Construction output up but ONS figures still a ‘mixed bag’

Construction output up but ONS figures still a 'mixed bag'

Construction output in the UK is estimated to have increased by 0.8% in Quarter 3 (July to Sept) 2024 compared with Quarter 2 (Apr to June) 2024.

New figures from the Office for National Statistics (ONS) suggested that the increase came solely from an increase in new work (2.0%), as repair and maintenance fell by 0.6%.

Monthly construction output is estimated to have grown by 0.1% in volume terms in September 2024 thanks solely to a rise in repair and maintenance (0.4%) as new work fell by 0.2%.



At the sector level, four out of the nine sectors grew in September 2024. The main contributor to the monthly increase was private housing repair and maintenance, which grew by 1.3%.

Total construction new orders fell 22.0% (£2,722 million) in Quarter 3 2024 compared with Quarter 2 2024. This quarterly decrease came mainly from private new housing and private commercial new work, which fell 31.3% (£861m) and 20.8% (£786m), respectively.

The annual rate of construction output price growth was 2.0% in the 12 months to September 2024.

Scott Motley, head of programme, project and cost management at AECOM, said: “The sector’s impressive run of form continues, and firms will be encouraged by the pipeline of new work available to help stem the traditional winter slowdown.



“If it wasn’t clear before, yesterday’s Mansion House speech shows that infrastructure investment is the cornerstone of the government’s plans for economic growth. The task for the sector will be seizing on these opportunities effectively and helping align private funding with public sector investment so that schemes get on-site quickly.

“Healthcare, transport and education continue to be the three priority areas for work, both new-build and retrofit. Despite the prospects of increasing labour costs, bigger order books and a more certain pipeline of new work should help to offset any concerns and put firms on the front foot heading into 2025.”

Clive Docwra, managing director of property and construction consultancy McBains, said: “Today’s figures are a mixed bag for the industry. The good news is that construction outperformed the economy as a whole over the third quarter of the year, seeing an 0.8% increase in output compared to the 0.1% in GDP overall.

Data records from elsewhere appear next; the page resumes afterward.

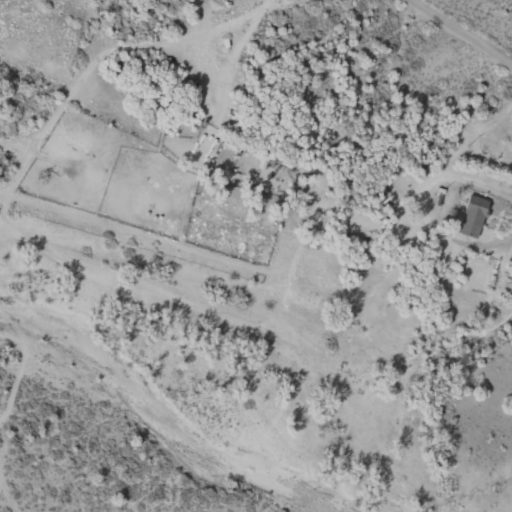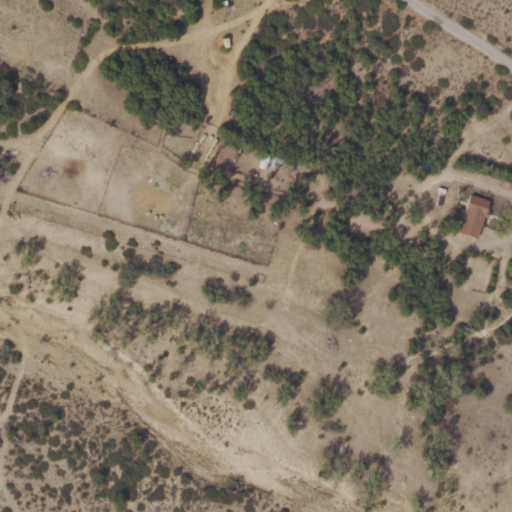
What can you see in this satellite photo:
building: (476, 215)
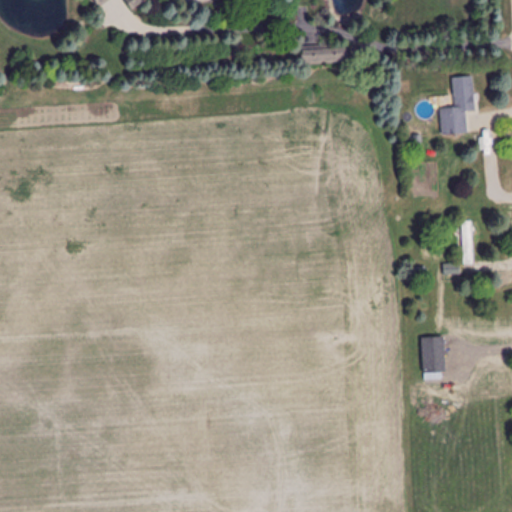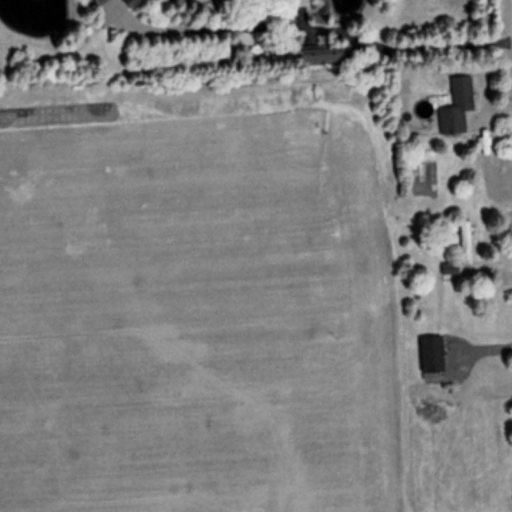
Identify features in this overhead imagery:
building: (325, 56)
building: (459, 107)
building: (468, 243)
building: (450, 269)
building: (433, 355)
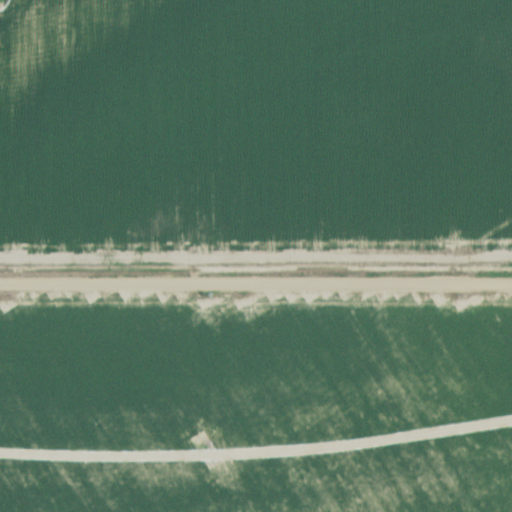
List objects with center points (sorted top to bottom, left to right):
road: (256, 277)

“On the downside, the September figures for construction show a slowdown in growth of just 0.1% compared to August. Furthermore, after housebuilding had seen a recent mini-resurgence, figures show private housing new work in September dropped by 0.4%, while private commercial work fell by 0.1%.



“These decreases could have been as a result of uncertainty ahead of the Budget with investors holding off on decisions until the picture becomes clearer.  An interest rate cut in December is also looking unlikely because of concerns that the borrowing spree outlined in the Budget will fan inflation so costs are likely to remain high, putting some major projects out of commission for the time being.

“However, our clients in many work sectors are still feeling bullish for the long term, and will be hoping this respresents merely a blip in the recent recovery.”